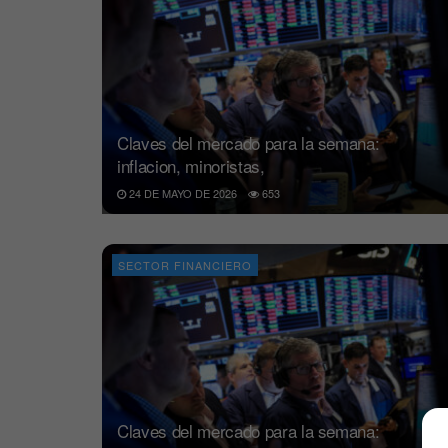
Claves del mercado para la semana:
inflacion, minoristas,
24 DE MAYO DE 2026
653
SECTOR FINANCIERO
Claves del mercado para la semana:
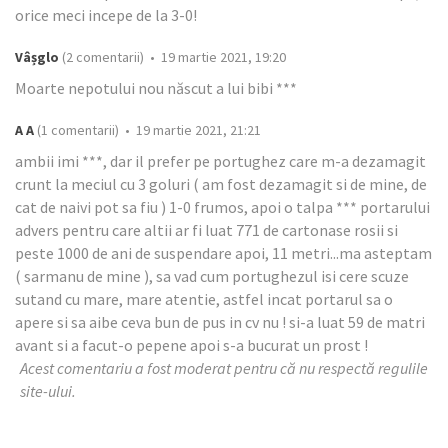
orice meci incepe de la 3-0!
Vâșglo
(2 comentarii) • 19 martie 2021, 19:20
Moarte nepotului nou născut a lui bibi ***
A A
(1 comentarii) • 19 martie 2021, 21:21
ambii imi ***, dar il prefer pe portughez care m-a dezamagit
crunt la meciul cu 3 goluri ( am fost dezamagit si de mine, de
cat de naivi pot sa fiu ) 1-0 frumos, apoi o talpa *** portarului
advers pentru care altii ar fi luat 771 de cartonase rosii si
peste 1000 de ani de suspendare apoi, 11 metri...ma asteptam
( sarmanu de mine ), sa vad cum portughezul isi cere scuze
sutand cu mare, mare atentie, astfel incat portarul sa o
apere si sa aibe ceva bun de pus in cv nu ! si-a luat 59 de matri
avant si a facut-o pepene apoi s-a bucurat un prost !
Acest comentariu a fost moderat pentru că nu respectă regulile
site-ului.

## ASSIGNMENT
Pictures are to be left out; all other data must be returned exactly.

## SOLUTION TO THE EXERCISE
Claves del mercado para la semana:
inflacion, minoristas,
24 DE MAYO DE 2026
653
SECTOR FINANCIERO
Claves del mercado para la semana:
orice meci incepe de la 3-0!
Vâșglo
(2 comentarii) • 19 martie 2021, 19:20
Moarte nepotului nou născut a lui bibi ***
A A
(1 comentarii) • 19 martie 2021, 21:21
ambii imi ***, dar il prefer pe portughez care m-a dezamagit
crunt la meciul cu 3 goluri ( am fost dezamagit si de mine, de
cat de naivi pot sa fiu ) 1-0 frumos, apoi o talpa *** portarului
advers pentru care altii ar fi luat 771 de cartonase rosii si
peste 1000 de ani de suspendare apoi, 11 metri...ma asteptam
( sarmanu de mine ), sa vad cum portughezul isi cere scuze
sutand cu mare, mare atentie, astfel incat portarul sa o
apere si sa aibe ceva bun de pus in cv nu ! si-a luat 59 de matri
avant si a facut-o pepene apoi s-a bucurat un prost !
Acest comentariu a fost moderat pentru că nu respectă regulile
site-ului.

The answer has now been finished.